== Information given
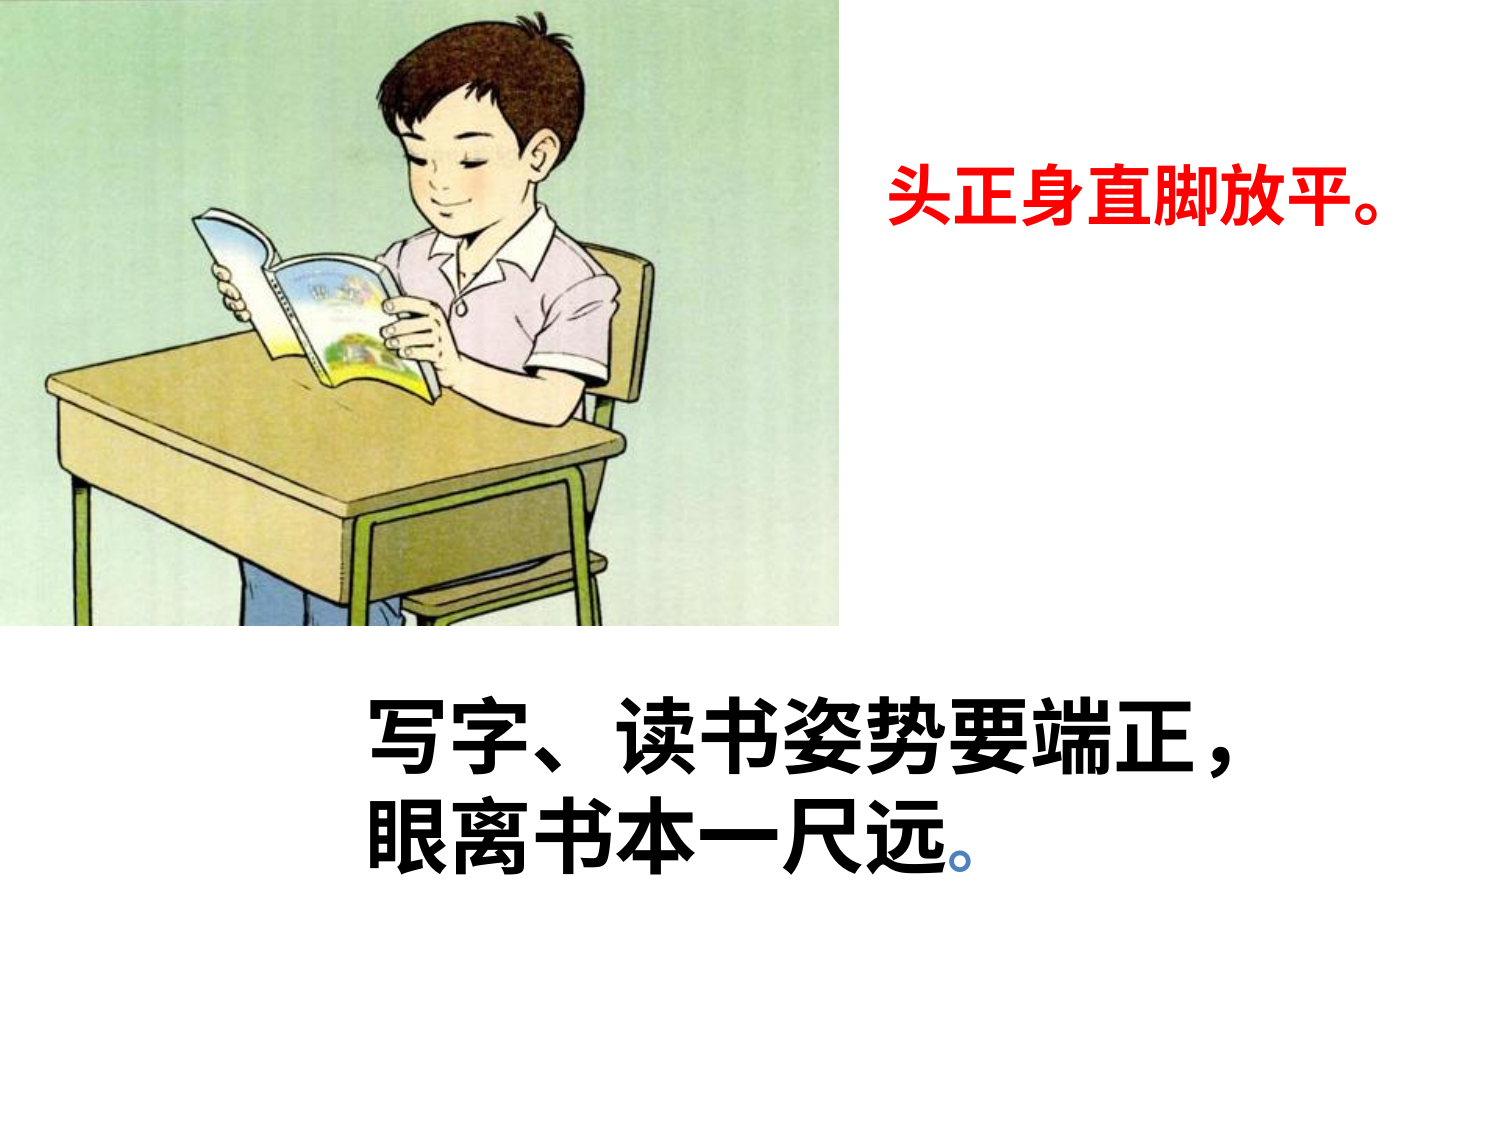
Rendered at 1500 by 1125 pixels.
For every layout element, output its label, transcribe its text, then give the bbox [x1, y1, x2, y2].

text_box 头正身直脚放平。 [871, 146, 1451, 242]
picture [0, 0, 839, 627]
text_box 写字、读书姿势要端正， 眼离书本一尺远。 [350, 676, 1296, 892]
====
Task goal:
Starting at the line with "For every layout", copy every line up to and including the last one in the entries above.

Written answer:
For every layout element, output its label, transcribe its text, then give the bbox [x1, y1, x2, y2].

text_box 头正身直脚放平。 [871, 146, 1451, 242]
picture [0, 0, 839, 627]
text_box 写字、读书姿势要端正， 眼离书本一尺远。 [350, 676, 1296, 892]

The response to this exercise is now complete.